Figure 19 Comparison between 2D-S size distributions of co-located particles from a research flight in cirrus on 11 March 2015 and Field et al. (2007) parameterisations for tropical and mid-latitude ice clouds.

6 Conclusions

This paper quantifies the optical response of OAPs to non-spherical particles for understanding ice crystal observations, expanding the work of O19. We make the following comments and recommendations on the use of OAP data:

• The shape and size of an OAP image depends significantly on where in the OAP sample volume a particle is observed. Particles < 200 µm are the most significantly mis-sized. The measured size of a particle can range between being as small as a single pixel up to being as large as a 200 % overestimate of the true particle.

• Particle mis-sizing and the size dependence of the OAP sample volume cause an artefact which results in systematic overestimate of small ice (< 200 µm) concentrations. The persistent mode of small sizes observed in many previously studied cases is likely artificial. However, the importance of this artefact is strongly influenced by the true shape of the ambient PSD.

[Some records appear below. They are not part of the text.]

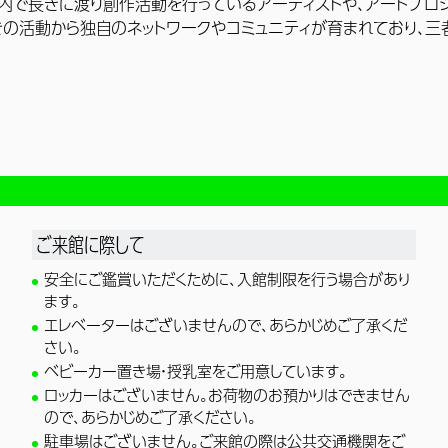
市内で長きに渡り創作活動を行っているアーティストや、アートプロ
きの活動から独自のネットワークやコミュニティが育まれており、三
ご来館に際して
安全にご鑑賞いただくために、入館制限を行う場合があり
ます。
エレベーターはございませんので、あらかじめご了承くだ
さい。
ベビーカー置き場・授乳室をご用意しています。
ロッカーはございません。お荷物のお預かりはできません
ので、あらかじめご了承ください。
駐車場はございません。ご来館の際は公共交通機関をご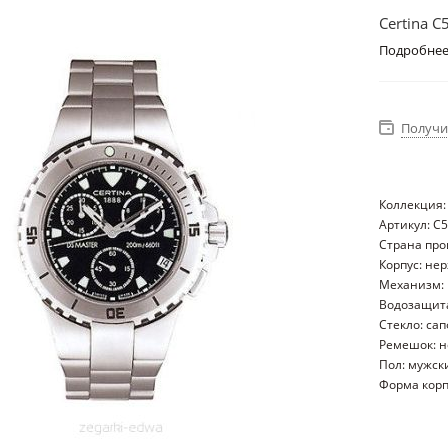
Certina C
Подробне
Получи
Коллекция:
Артикул: C
Страна пр
Корпус: не
Механизм: 
Водозащита
Стекло: са
Ремешок: 
Пол: мужск
Форма корп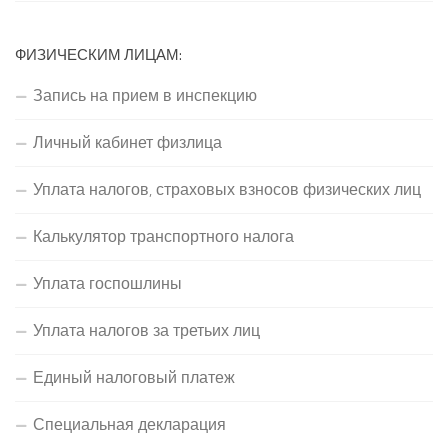
ФИЗИЧЕСКИМ ЛИЦАМ:
Запись на прием в инспекцию
Личный кабинет физлица
Уплата налогов, страховых взносов физических лиц
Калькулятор транспортного налога
Уплата госпошлины
Уплата налогов за третьих лиц
Единый налоговый платеж
Специальная декларация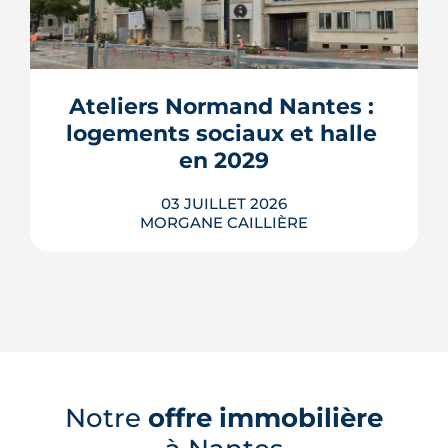
Des murs assez épais pour faire
glacière, des façades qui captent le
vent, des toits qui se brumisent :
partout dans le monde, l'architecture
bioclimatique garde les bâtiments au
frais sans le moindre compresseur.
Ateliers Normand Nantes : 
Tour d'horizon de dix réalisations qui
logements sociaux et halle 
affrontent l'été sans climatisation, de ...
en 2029
LIRE L'ARTICLE
03 JUILLET 2026
MORGANE CAILLIÈRE
À Nantes, la friche Art déco des Ateliers
Normand se transforme en 28
logements sociaux, ateliers d'artisans
Notre
offre immobilière
et placette arborée. Livraison annoncée
en 2029.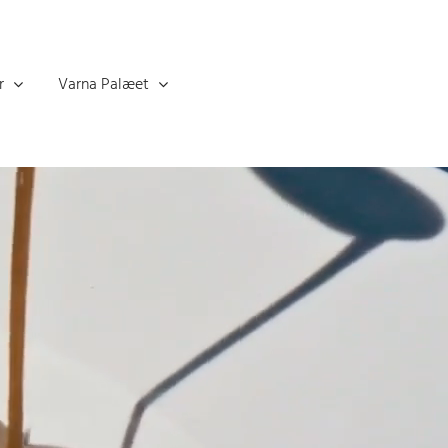
r
Varna Palæet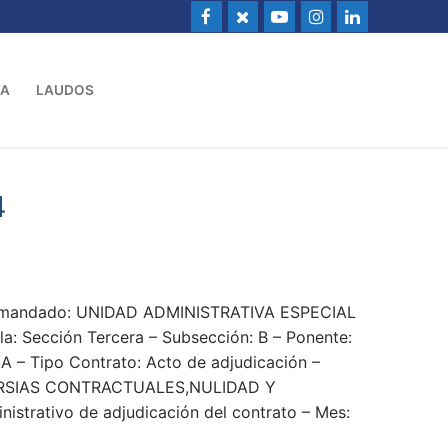
VA
LAUDOS
4
Demandado: UNIDAD ADMINISTRATIVA ESPECIAL
: Sección Tercera – Subsección: B – Ponente:
A – Tipo Contrato: Acto de adjudicación –
SIAS CONTRACTUALES,NULIDAD Y
istrativo de adjudicación del contrato – Mes: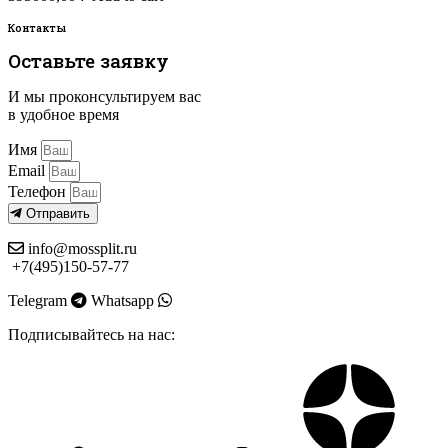
Контакты
Оставьте заявку
И мы проконсультируем вас
в удобное время
Имя
Email
Телефон
Отправить
info@mossplit.ru
+7(495)150-57-77
Telegram
Whatsapp
Подписывайтесь на нас: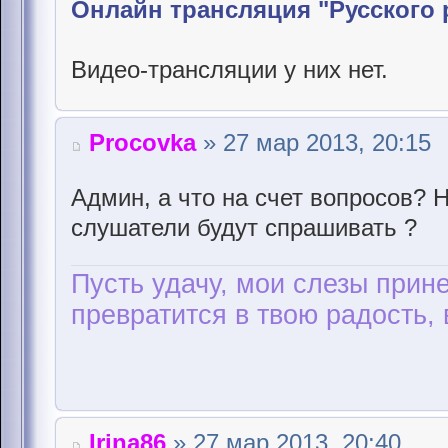
Онлайн трансляция "Русского 
Видео-трансляции у них нет.
Procovka
» 27 мар 2013, 20:15
Админ, а что на счет вопросов? 
слушатели будут спрашивать ?
Пусть удачу, мои слезы прине
превратится в твою радость, 
Irina86
» 27 мар 2013, 20:40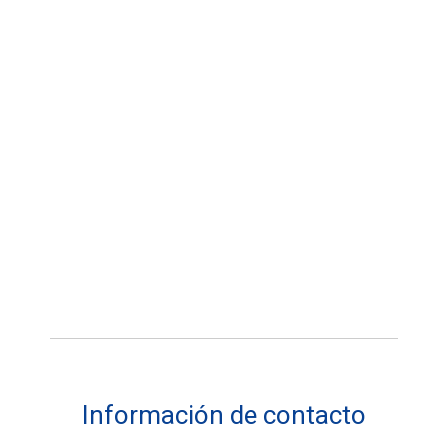
Información de contacto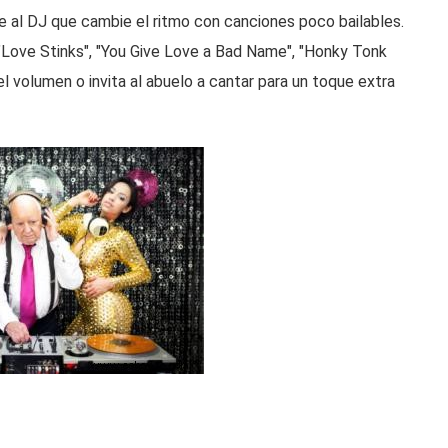
ele al DJ que cambie el ritmo con canciones poco bailables.
Love Stinks", "You Give Love a Bad Name", "Honky Tonk
 volumen o invita al abuelo a cantar para un toque extra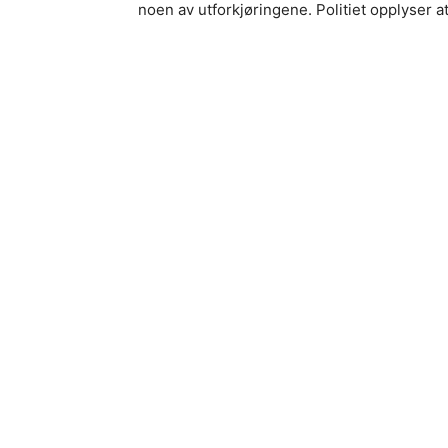
noen av utforkjøringene. Politiet opplyser at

• Algorithms to correct OAP size distributions such as those in K07 and O19 that have been derived using spherical particles are not applicable to non-spherical ice crystal images without significant uncertainty.

• New methods that may be used to filter OAP ice crystal size distributions were tested, including filtering using greyscale and the use of stereoscopic imaging.

• For greyscale instruments (such as the CIP-15), filtering images so that they must include one pixel with at least a 75 % decrease in detector intensity removes the most severely fragmented particles near the edge of the DoF. This approach constrains the DoF to c = 4.6 (interquartile range 1.1) using circle equivalent diameter.

• Using the stereoscopic imaging that is possible with the 2D-S can constrain the sample volume to only in-focus images. A hybrid approach using stereoscopic processing for small sizes and traditional processing methods for larger sizes is advantageous, as it limits any negative impacts on sample volume and therefore counting statistics. The choice of size threshold to switch between the two methods is dependent on the arm width of the probe and the level of mis-sizing that is deemed acceptable. For the 2D-S, we suggest that 300 µm is a suitable threshold for particle sizing using the mean X–Y diameter.

• These new methodologies were tested using data from three research flights sampling cirrus. In these cases, they significantly improved agreement with a holographic imaging probe compared to conventional data-processing protocols and either removed or significantly reduced the concentration mode at small particle sizes (< 200 µm). This raises questions over the interpretation of many existing datasets such as those used to parameterise PSDs (e.g. Delanoë et al., 2005, 2014; Field et al., 2007) and the persistent observation of small particles throughout the entire vertical extent of ice clouds, which has been difficult to reconcile with concepts of ice nucleation.

• Past datasets from OAPs need to be revisited, and where possible the filtering and sample volume adjustments described in this paper should be applied. The impact these corrections have on how PSDs are parameterised in numerical models, remote sensing retrievals, and radiative calculations of ice clouds needs to be examined.